■ **THE TASK**
Where the listing below reaches the line containing "hfov_deg: 73.7", start writing out lines exactly, and stop once the line containing "exposure_s: 1/160" has been written.

* * *

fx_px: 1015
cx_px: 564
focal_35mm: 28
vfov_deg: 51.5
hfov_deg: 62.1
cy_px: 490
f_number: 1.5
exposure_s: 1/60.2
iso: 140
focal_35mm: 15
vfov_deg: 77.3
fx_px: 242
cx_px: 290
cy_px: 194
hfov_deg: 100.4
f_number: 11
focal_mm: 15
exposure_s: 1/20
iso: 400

* * *

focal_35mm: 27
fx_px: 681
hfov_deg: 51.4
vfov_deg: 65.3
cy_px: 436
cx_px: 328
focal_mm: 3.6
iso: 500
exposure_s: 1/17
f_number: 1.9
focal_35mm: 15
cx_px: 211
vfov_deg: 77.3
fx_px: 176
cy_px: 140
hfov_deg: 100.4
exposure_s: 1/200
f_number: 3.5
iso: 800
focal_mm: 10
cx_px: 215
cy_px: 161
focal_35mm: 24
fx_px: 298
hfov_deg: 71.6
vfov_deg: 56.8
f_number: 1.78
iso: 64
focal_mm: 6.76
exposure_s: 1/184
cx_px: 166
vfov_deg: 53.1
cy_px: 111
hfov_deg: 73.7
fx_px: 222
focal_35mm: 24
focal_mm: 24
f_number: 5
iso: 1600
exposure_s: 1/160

* * *

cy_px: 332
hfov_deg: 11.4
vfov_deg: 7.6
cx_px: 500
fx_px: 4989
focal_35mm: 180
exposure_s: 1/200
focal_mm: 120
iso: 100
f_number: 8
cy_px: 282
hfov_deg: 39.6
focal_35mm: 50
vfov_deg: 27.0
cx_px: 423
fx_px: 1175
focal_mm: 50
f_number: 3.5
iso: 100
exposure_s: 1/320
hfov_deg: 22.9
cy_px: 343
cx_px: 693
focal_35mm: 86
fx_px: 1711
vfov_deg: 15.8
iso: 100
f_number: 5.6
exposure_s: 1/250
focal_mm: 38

* * *

■ **RESULT FOR THIS EXERCISE**
hfov_deg: 73.7
fx_px: 222
focal_35mm: 24
focal_mm: 24
f_number: 5
iso: 1600
exposure_s: 1/160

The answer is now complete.